= Exercise instructions =
1/ In the forum post about smoking brook trout, how long were the fish left in the brine in the fridge before smoking?
2/ Extend the forum post about smoking brook trout, picking up after its final sentence.

= Selected passage =
-*-*-

# Brook Trout



## dwane oliver (Oct 27, 2014)

We caught a mess of Brookies and wanted to smoke them.

Cousin said to brine them in Cure #1 , so I made the following brine.

1 Gallon water

1/2 cup non-iodized salt

1 cup brown sugar

1 tsp Prague powder ( pink salt ) ( Cure #1 )

It took about 3 gallons to cover them in a 5 gal bucket , weighted them down with a bowl.

Let set in the fridge for 6 days

Took them out and let em get a pellicle , then to the outhouse smoker with them. ( my wife said it looks like an outhouse , lol )

Outside temp was about 45 F , started the smoke at about 90 F.

Kept a heavy smoke going for 2.5 hrs and the interior of the smoker reached 160

Opened the door to goodness , DONE

I put them in the fridge for about 20 hrs and then vac  packed them this morning.

-*-*-

= Exercise data =
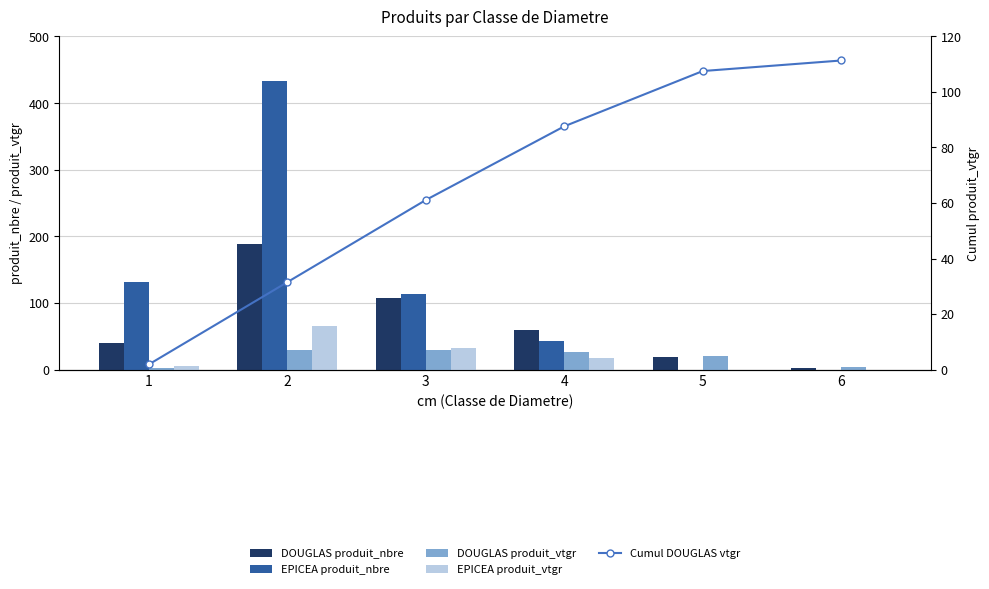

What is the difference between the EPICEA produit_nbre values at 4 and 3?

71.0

-*-*-

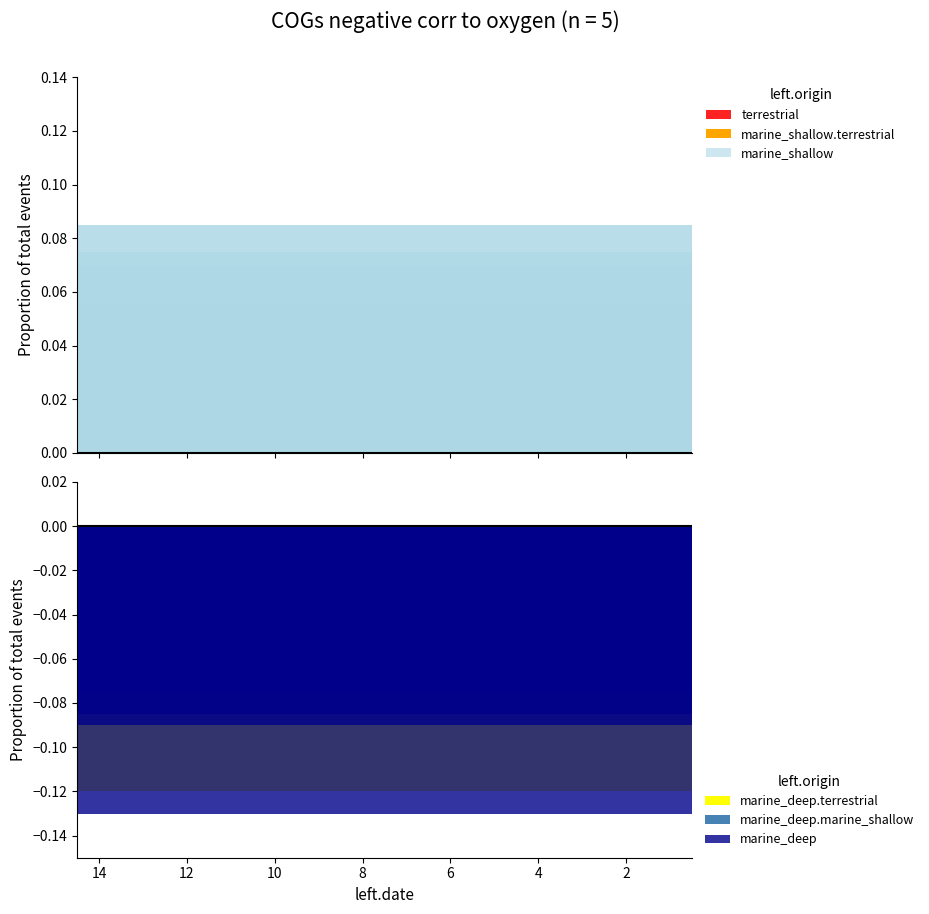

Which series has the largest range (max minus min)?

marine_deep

-*-*-

= Expected responses =
1/ Six days.

2/
IMG_0611[1].JPG



__ dwane oliver
__ Oct 27, 2014


















IMG_0613[1].JPG



__ dwane oliver
__ Oct 27, 2014


















IMG_0614[1].JPG



__ dwane oliver
__ Oct 27, 2014






Deliciousness..............

Dwane


----------



## dirtsailor2003 (Oct 27, 2014)

Tasty looking Brookies, Nice Smoke! Will make some good smoked trout dip!


----------



## crazymoon (Oct 28, 2014)

Love brookies and will have to try them smoked next year !


----------



## tropics (Oct 28, 2014)

Nice looking batch of Brookies , haven't had Trout in years


----------



## themule69 (Oct 28, 2014)

OH yeah! That looks fantastic.

Happy smoken.

David


----------



## disco (Oct 28, 2014)

This looks like something I have to try. Thanks for posting it, Dwane,

Disco


----------



## java (Oct 28, 2014)

Nothing better than a bunch of Brookies, nice job!


----------



## driedstick (Oct 28, 2014)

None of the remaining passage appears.